Assalammualaikum warahmatullah wabarakatuh
Pak ustadz saya ada sedikit problem utk mendidik anak,
Pak ustadz saya ada sedikit problem utk mendidik anak,
1.
Saya sudah coba mendidik anak saya agar tidak mengamalkan hadist
dhaif dgn cara saya terangkan ttg keshahihan dan kedhaifan satu hadist, pernah
satu kali dia berdebat dgn temannya pada saat diajak makan bersama dan kawannya
ini mengajak doa sebelum makan “Allahuma bariklana fii ma Rajaqtana
wqina azabanar” lalu anak saya tak mau mengikuti dan terjadi
perdebatan jawab anak saya: Nabi muhammad tdk mengajari ini (dan ini tdk sah)

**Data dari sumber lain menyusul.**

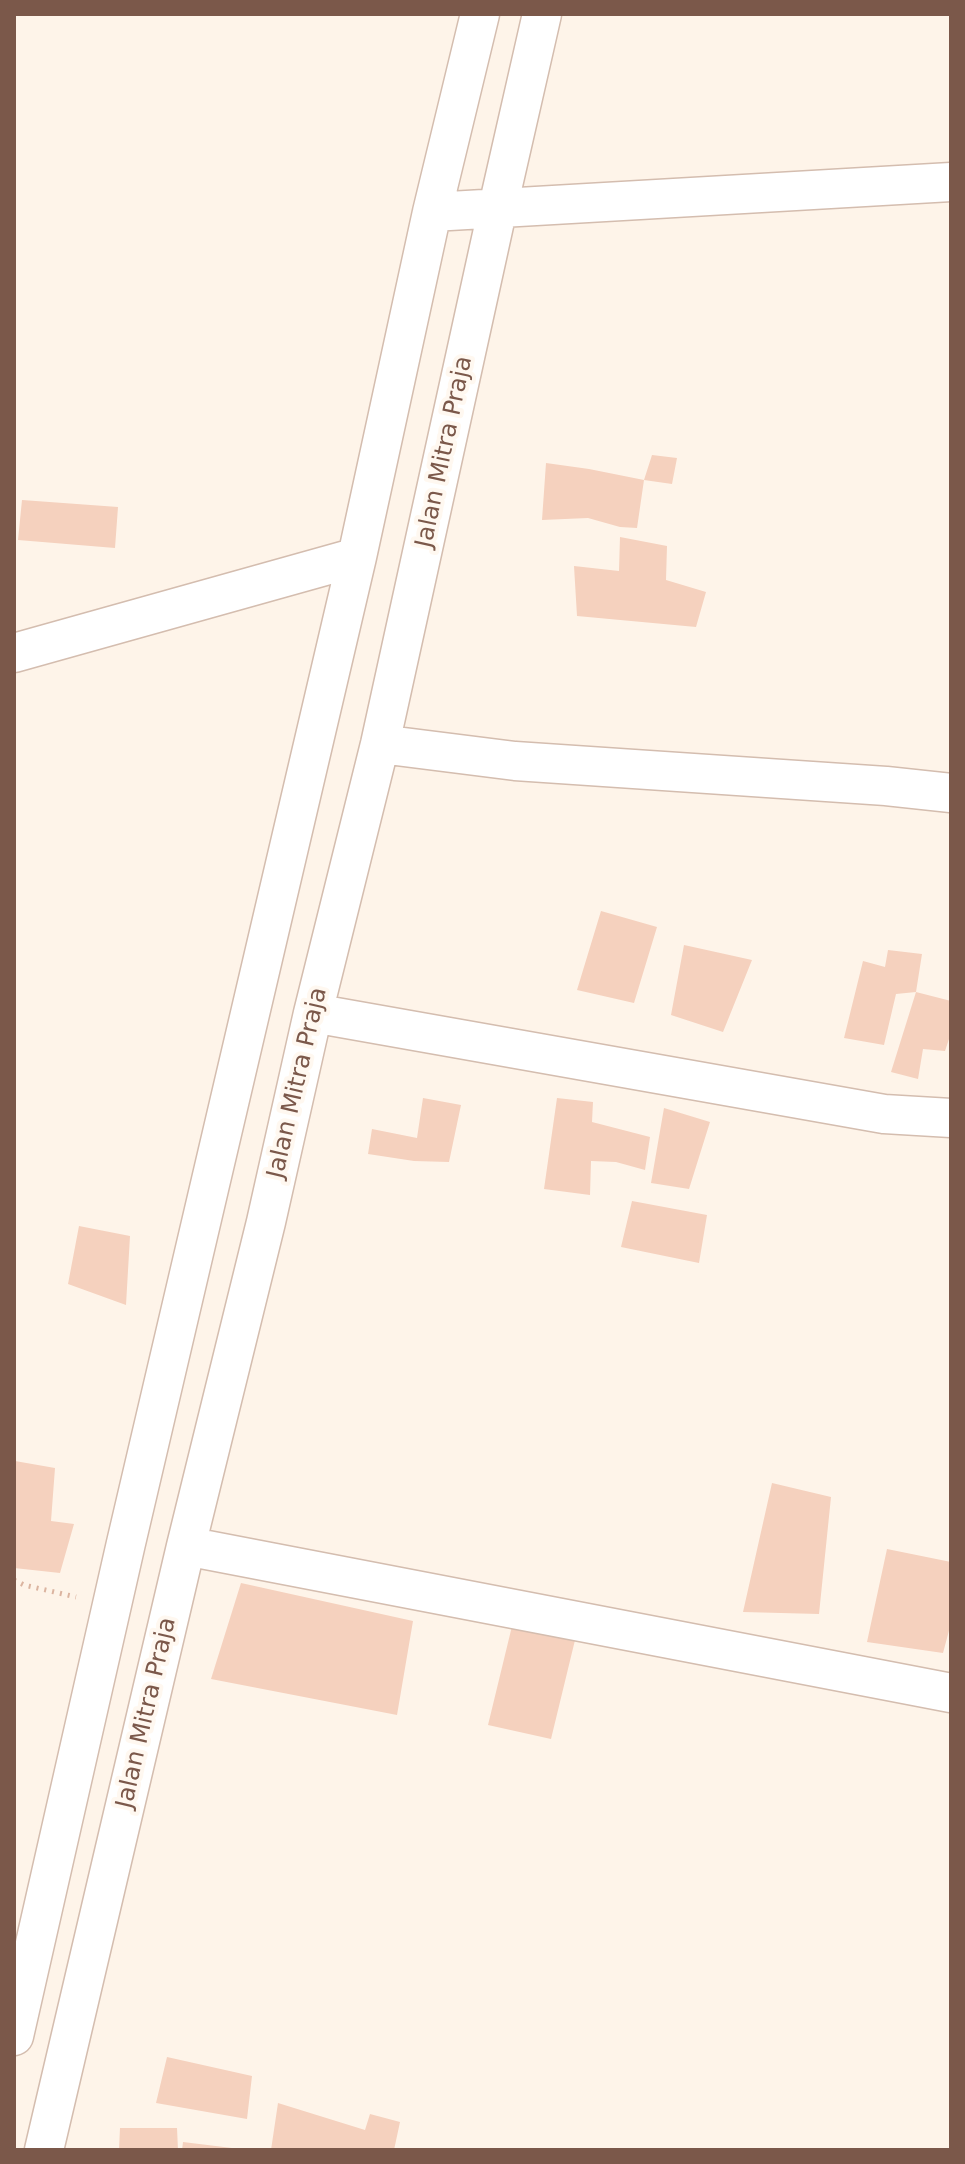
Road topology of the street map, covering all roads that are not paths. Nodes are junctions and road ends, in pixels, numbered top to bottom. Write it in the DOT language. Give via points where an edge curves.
graph roads {
  1 [pos="480,14"];
  2 [pos="542,14"];
  3 [pos="951,182"];
  4 [pos="498,207"];
  5 [pos="432,212"];
  6 [pos="357,557"];
  7 [pos="14,653"];
  8 [pos="380,744"];
  9 [pos="951,793"];
  10 [pos="313,1013"];
  11 [pos="951,1118"];
  12 [pos="186,1546"];
  13 [pos="951,1693"];
  14 [pos="14,2036"];
  15 [pos="44,2150"];
  1 -- 5 [label="street"];
  2 -- 4 [label="street, Jalan Mitra Praja"];
  3 -- 4 [label="street"];
  4 -- 5 [label="street"];
  4 -- 8 [label="street, Jalan Mitra Praja"];
  5 -- 6 [label="street"];
  6 -- 7 [label="street"];
  6 -- 14 [label="street"];
  8 -- 9 [label="street" via="515,761"];
  8 -- 10 [label="street, Jalan Mitra Praja"];
  10 -- 11 [label="street" via="884,1114"];
  10 -- 12 [label="street, Jalan Mitra Praja"];
  12 -- 13 [label="street"];
  12 -- 15 [label="street, Jalan Mitra Praja"];
}
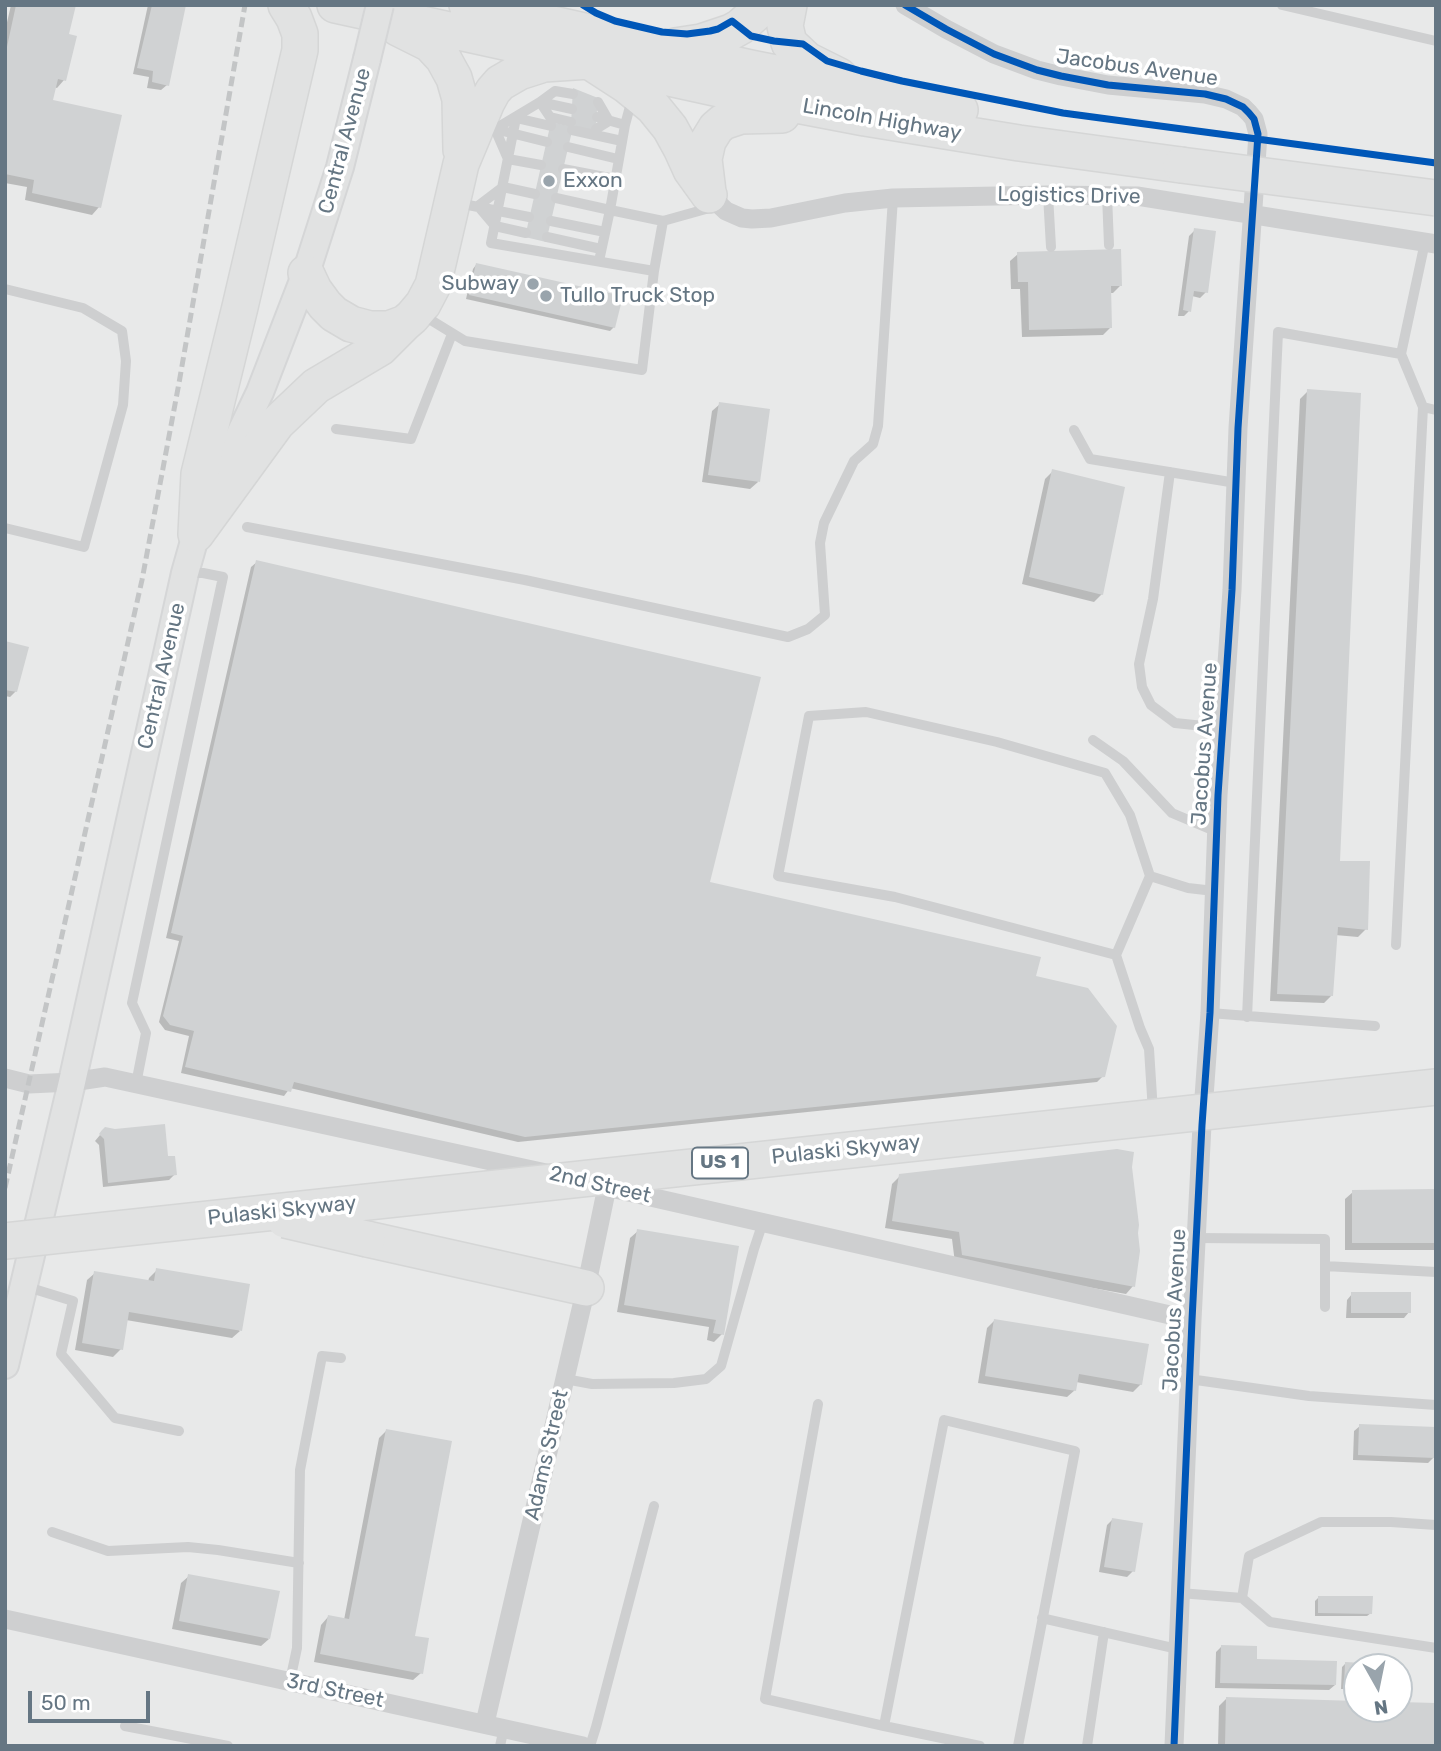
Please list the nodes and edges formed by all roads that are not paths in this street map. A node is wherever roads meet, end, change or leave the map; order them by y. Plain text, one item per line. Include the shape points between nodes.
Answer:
1 (286, 5) edge
2 (467, 5) edge
3 (566, 5) edge
4 (765, 5) edge
5 (789, 5) edge
6 (905, 5) edge
7 (1282, 5) edge
8 (356, 6) edge
9 (1436, 41) edge
10 (596, 49) junction
11 (661, 49) junction
12 (552, 77) junction
13 (634, 92) junction
14 (573, 94) dead end
15 (540, 102) junction
16 (598, 102) dead end
17 (871, 106) junction
18 (572, 109) dead end
19 (597, 117) dead end
20 (516, 118) junction
21 (610, 121) junction
22 (488, 123) junction
23 (625, 125) junction
24 (551, 126) dead end
25 (596, 129) dead end
26 (513, 134) junction
27 (622, 141) junction
28 (547, 142) dead end
29 (568, 147) dead end
30 (1181, 154) junction
31 (508, 159) junction
32 (618, 159) junction
33 (461, 164) junction
34 (541, 165) dead end
35 (563, 169) dead end
36 (1436, 177) edge
37 (615, 179) junction
38 (503, 187) junction
39 (535, 194) dead end
40 (1107, 194) junction
41 (1048, 195) junction
42 (556, 198) dead end
43 (893, 198) junction
44 (1436, 198) edge
45 (714, 201) junction
46 (465, 204) junction
47 (498, 210) junction
48 (610, 210) junction
49 (1253, 214) junction
50 (529, 217) dead end
51 (551, 221) dead end
52 (663, 221) junction
53 (495, 226) junction
54 (605, 232) junction
55 (526, 233) dead end
56 (547, 237) dead end
57 (491, 243) junction
58 (1430, 243) edge
59 (1109, 245) dead end
60 (1051, 247) dead end
61 (601, 249) junction
62 (599, 261) junction
63 (654, 271) junction
64 (306, 272) junction
65 (5, 289) edge
66 (411, 317) junction
67 (452, 334) junction
68 (1401, 354) junction
69 (1423, 407) junction
70 (1436, 410) edge
71 (336, 429) dead end
72 (1074, 430) dead end
73 (1170, 472) junction
74 (1236, 483) junction
75 (5, 527) edge
76 (247, 527) dead end
77 (196, 534) junction
78 (185, 573) junction
79 (1223, 728) junction
80 (1093, 740) dead end
81 (1216, 832) junction
82 (1150, 876) junction
83 (1213, 891) junction
84 (1396, 945) dead end
85 (1116, 955) junction
86 (1210, 1013) junction
87 (1247, 1017) junction
88 (1375, 1026) dead end
89 (1436, 1069) edge
90 (5, 1078) edge
91 (72, 1082) junction
92 (136, 1084) junction
93 (1436, 1087) edge
94 (1154, 1120) dead end
95 (607, 1187) junction
96 (5, 1222) edge
97 (763, 1222) junction
98 (5, 1231) edge
99 (1196, 1238) junction
100 (5, 1241) edge
101 (1325, 1266) junction
102 (1436, 1272) edge
103 (23, 1286) junction
104 (586, 1288) junction
105 (1325, 1307) dead end
106 (1192, 1320) junction
107 (341, 1358) dead end
108 (5, 1365) edge
109 (565, 1379) junction
110 (1189, 1379) junction
111 (818, 1404) dead end
112 (1436, 1405) edge
113 (179, 1431) dead end
114 (654, 1506) dead end
115 (1436, 1525) edge
116 (52, 1532) dead end
117 (299, 1563) junction
118 (1180, 1593) junction
119 (1242, 1598) junction
120 (1042, 1618) junction
121 (5, 1619) edge
122 (1104, 1632) junction
123 (1436, 1648) edge
124 (1178, 1649) junction
125 (290, 1681) junction
126 (125, 1726) dead end
127 (884, 1726) junction
128 (496, 1732) edge
129 (229, 1746) edge
130 (583, 1746) edge
131 (590, 1746) edge
132 (980, 1746) edge
133 (1018, 1746) edge
134 (1087, 1746) edge
135 (1174, 1746) edge

1 - 77 highway via 300,34 300,50 199,474
2 - 10 highway, Lincoln Highway
3 - 10 highway
4 - 11 highway via 731,32
5 - 17 highway via 785,20 789,43
6 - 49 street, Jacobus Avenue via 982,48 1037,70 1108,85 1216,96 1243,107 1254,119 1258,134
7 - 9 lane
8 - 10 highway, Lincoln Highway
8 - 33 highway via 430,44 443,58 460,99
8 - 64 main road, Central Avenue, bridge via 367,60 340,167
10 - 11 highway, Lincoln Highway
10 - 12 highway
10 - 13 highway
10 - 17 highway, Lincoln Highway via 760,98
11 - 17 highway, Lincoln Highway
12 - 14 lane
12 - 15 lane
12 - 22 highway via 519,72 500,83 493,91
13 - 23 lane
13 - 45 highway via 670,128 691,170
15 - 18 lane
15 - 20 lane
15 - 27 lane via 550,117
16 - 21 lane
17 - 30 highway, Lincoln Highway via 1019,143
17 - 45 highway via 741,116 723,122 705,149 704,168
19 - 21 lane
20 - 22 lane
20 - 24 lane
20 - 26 lane
21 - 23 lane
21 - 25 lane
22 - 26 lane
22 - 31 lane
22 - 33 highway
23 - 27 lane
26 - 28 lane
26 - 31 lane
27 - 32 lane
29 - 32 lane
30 - 36 highway, Lincoln Highway
30 - 44 highway, Lincoln Highway, bridge
31 - 34 lane
31 - 38 lane
32 - 37 lane
33 - 46 highway
35 - 37 lane
37 - 48 lane
38 - 39 lane
38 - 46 lane
38 - 47 lane
40 - 41 street, Logistics Drive
40 - 49 street, Logistics Drive
40 - 59 lane
41 - 43 street, Logistics Drive
41 - 60 lane
42 - 48 lane
43 - 45 street, Logistics Drive via 761,219 742,218
43 - 76 lane via 878,426 873,444 854,461 824,523 820,543 825,615 808,629 788,637
45 - 52 lane
46 - 47 lane
46 - 53 lane
46 - 57 lane
46 - 66 highway via 433,285
47 - 50 lane
47 - 53 lane
48 - 52 lane
48 - 54 lane
49 - 58 street, Logistics Drive
49 - 74 street, Jacobus Avenue
51 - 54 lane
52 - 63 lane
53 - 55 lane
53 - 57 lane
54 - 61 lane
56 - 61 lane
57 - 62 lane
58 - 68 lane
61 - 62 lane
62 - 63 lane
63 - 67 lane via 642,370 465,341
64 - 66 highway via 320,298 342,320 379,330
64 - 77 main road, Central Avenue via 260,392
65 - 75 lane via 93,313 122,331 126,361 123,405 84,547
66 - 67 lane
66 - 77 highway via 380,348 316,386 277,423
67 - 71 lane via 411,439
68 - 69 lane
68 - 87 lane via 1278,332
69 - 70 lane
69 - 84 lane
72 - 73 lane via 1090,459
73 - 74 lane
73 - 79 lane via 1139,664 1142,687 1151,705 1175,723
74 - 79 street, Jacobus Avenue
77 - 78 main road, Central Avenue
78 - 91 main road, Central Avenue
78 - 92 lane via 223,577 132,1003 146,1033
79 - 81 street, Jacobus Avenue
80 - 81 lane via 1123,761 1172,813
81 - 83 street, Jacobus Avenue
82 - 83 lane
82 - 85 lane
82 - 85 lane via 1130,815 1105,773 866,712 809,716 778,876 895,897
83 - 86 street, Jacobus Avenue
85 - 94 lane via 1149,1049
86 - 87 lane
86 - 99 street, Jacobus Avenue
87 - 88 lane
89 - 96 highway, Pulaski Skyway / US 1
90 - 91 street, 2nd Street via 29,1084
91 - 92 street, 2nd Street via 105,1077
91 - 103 main road, Central Avenue
92 - 95 street, 2nd Street
93 - 100 highway, Pulaski Skyway / US 1, bridge
95 - 97 street, 2nd Street
95 - 104 street, Adams Street
97 - 106 street, 2nd Street
97 - 109 lane via 721,1366 706,1379 592,1384
98 - 104 highway, bridge via 167,1214 245,1214
99 - 101 lane via 1325,1239
99 - 106 street, Jacobus Avenue
101 - 102 lane
101 - 105 lane
103 - 108 main road, Central Avenue
103 - 113 lane via 73,1301 61,1354 115,1418
104 - 109 street, Adams Street
106 - 110 street, Jacobus Avenue
107 - 117 lane via 322,1356 300,1470
109 - 128 street, Adams Street
110 - 112 lane via 1310,1396
110 - 118 street, Jacobus Avenue
111 - 127 lane via 765,1699
114 - 131 lane
115 - 119 lane via 1321,1522 1249,1556
116 - 117 lane via 108,1551 188,1547
117 - 125 lane via 297,1648
118 - 119 lane
118 - 124 street, Jacobus Avenue
119 - 123 lane via 1270,1622
120 - 122 lane
120 - 127 lane via 1075,1451 944,1420
120 - 133 lane
121 - 125 street, 3rd Street
122 - 124 lane
122 - 134 lane
124 - 135 street, Jacobus Avenue
125 - 128 street, 3rd Street
126 - 129 lane
127 - 132 lane
128 - 130 street, 3rd Street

jadi hanya bismilah saja. Tapi pak anak saya ini baru berumur 6 thn jadi dia
hanya mejelaskan yang saya katakan, sementara maksud saya itu hanya utk anak
saya saja sendiri dulu jgn dilingkungan sosial/kawan mainnya karena namanya
juga masih kecil blm bisa menjelaskan lebih. Salahkah cara saya mendidik?
2.
Saat saya bekerja saya selalu mengingatkan anak saya utk shalat
kemasjid berjamaah, biasanya setiap shalat magrib & isya selalu berjamah
bersama saya. Kemarin pada saat saya blm pulang mereka tak mau disurh kemasjid
shalat berjamaah, tapi mereka melakukan shalat di rumah dan mereka berjamah
berdua kakak (6 thn) dan adiknya (4 thn).
Pertanyaannya:
1.
Kapan mereka mulai dianjurkan shalat di masjid?
2.
Pada saat mereka shalat berjamah berdua sebelumnya mereka iqomah
dan ada yg salah lalu kakaknya bilang nggak pa-pa masih kecil lalu mereka
shalat berjamaah di rumah.
Terimakasih atas penjelasannya dan saya minta doanya semoga anak
saya menjadi generasi salafiyun yg toat, dan mereka diberikan kemudahan mempelajari
ilmu-ilmu Allah. Jazakallah Khairan Khatshiran.
Jawaban Ustadz:
Alhamdulillah, sholawat dan salam semoga senantiasa terlimpahkan
kepada Nabi Muhammad shollallahu ‘alaihi wa sallam, keluarga,
sahabat dan seluruh orang yang mengikuti jejaknya hingga hari kiamat. Amiin.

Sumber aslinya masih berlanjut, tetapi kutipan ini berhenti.